To date, cadmium-free quantum dots aren’t universally used, Hartlove explained, because they are harder to produce precisely and therefore don’t perform as well. The color of a quantum dot is determined by the size of the crystal and the band gap of the material; the lower the band gap, the smaller the crystal needs to be to produce a particular color. And when you make crystals smaller, the manufacturing process has to be that much more precise. Says Hartlove, “The impact of 5 atoms more or less on a crystal of 400 atoms is much different than on a crystal of 200 atoms.” The cadmium-free crystals of indium and phosphorus Nanosys is working with now are between 8 and 40 atoms across compared with between 10 and 50 atoms across for its cadmium-selenium crystals. The spectral width of the light they produce is just under 40 nm wide, not as narrow as the sub-30 nm range of the best cadmium selenide quantum dots, Hartlove says, which means that they are less efficient when used in a display system.

Nanosys’ Milpitas operation, though it may be manufacturing huge numbers of quantum dots, is not a huge facility, and the manufacturing operation only takes about a dozen people per shift to operate.
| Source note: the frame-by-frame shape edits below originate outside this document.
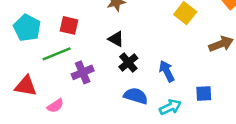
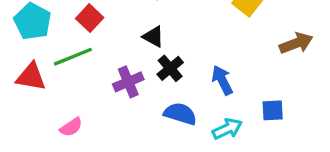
red square: (69, 25) -> (90, 18), turned 30
purple cross: (83, 72) -> (128, 82), moved
red triangle: (26, 86) -> (31, 77), moved

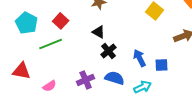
red triangle: (31, 77) -> (22, 71), moved
purple cross: (128, 82) -> (86, 80), moved
blue square: (273, 110) -> (162, 65), moved

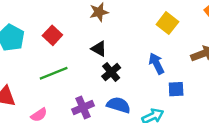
green line: (51, 44) -> (54, 73), moved
blue arrow: (140, 58) -> (156, 63), moved

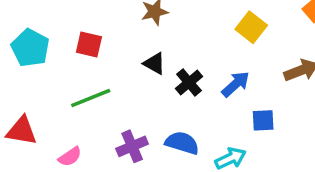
red square: (52, 35) -> (89, 44), turned -30
blue arrow: (156, 63) -> (236, 84), turned 75
black cross: (111, 72) -> (189, 82), moved

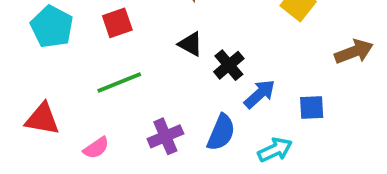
red square: (89, 44) -> (117, 23), turned -32
blue arrow: (236, 84) -> (260, 94), moved
blue semicircle: (182, 143) -> (221, 132), turned 96

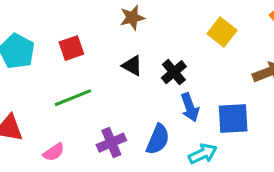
black cross: (229, 65) -> (174, 72), moved
blue arrow: (260, 94) -> (190, 107), turned 112
blue square: (312, 107) -> (233, 119), size x1.5

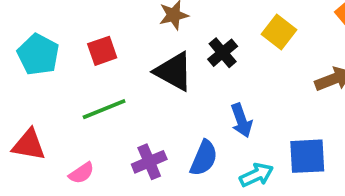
black triangle: (132, 66) -> (174, 71), size x1.6
black cross: (174, 72) -> (223, 53), moved
blue square: (233, 119) -> (307, 156), moved

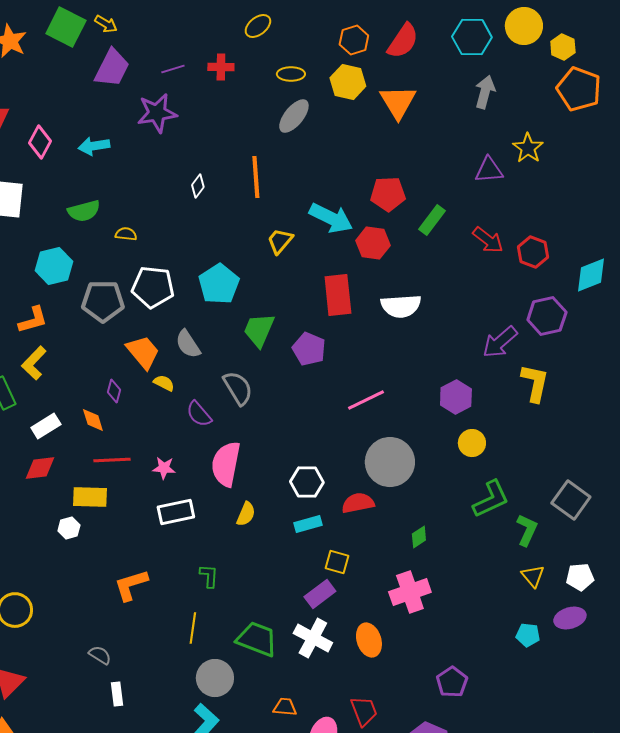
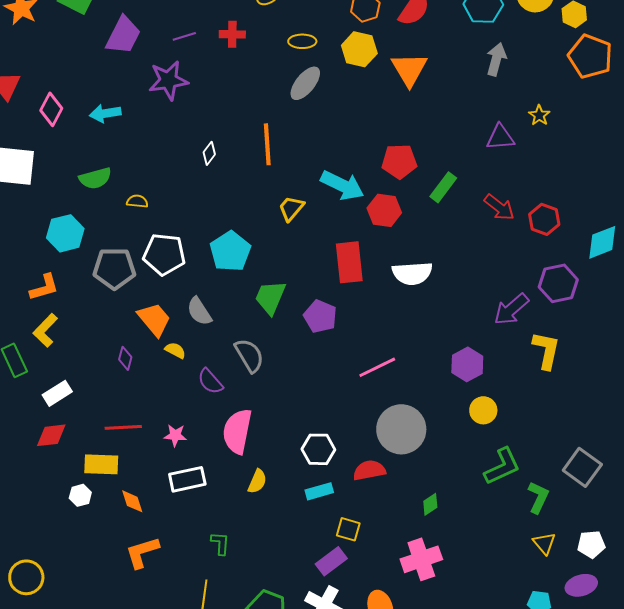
yellow star: (528, 148) -> (539, 115), size x0.7
orange diamond: (93, 420) -> (132, 501), moved

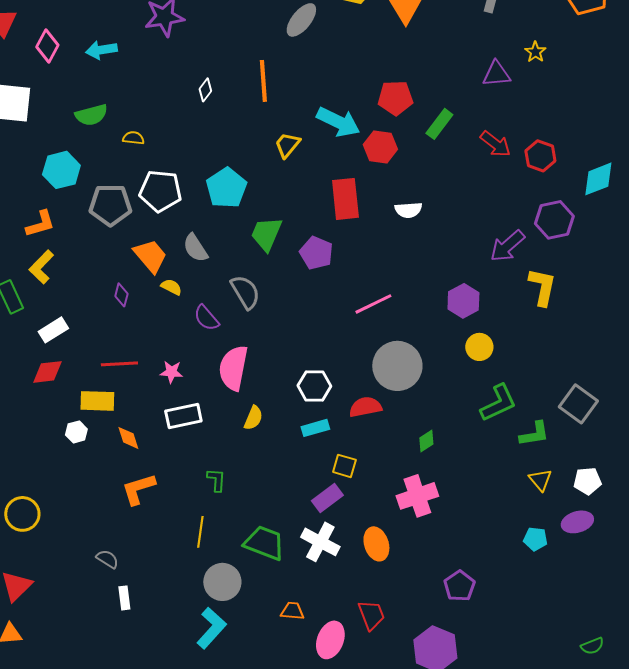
white semicircle: (412, 273) -> (408, 210), size x0.7
green L-shape: (538, 497) -> (534, 434), turned 56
I saw one of two manufacturing areas; it was about the size of a large classroom; the other line, I was told, is about the same size. But again, the materials being produced are small, and, Hartlove says, the company can make enough quantum dots for 6 million 60-inch television displays annually from this facility.

And that’s why, Hartlove says, it’s the perfect type of product to manufacture in Silicon Valley.

“This is the promise of nanotech,” Hartlove says. “When you leverage chemistry for self-assembly, the labor cost is negligible; the key costs are the materials and the IP in designing the molecules and the process.”  Nanosys has more than 200 patents granted and more pending, Hartlove says, but the manufacturing know-how can be just as important, and not patentable.

So that’s another reason to keep manufacturing close to home: to keep tight reigns on that knowledge.

Says Hartlove: “This is not a labor game. This is not a China game. This is a know-how game.”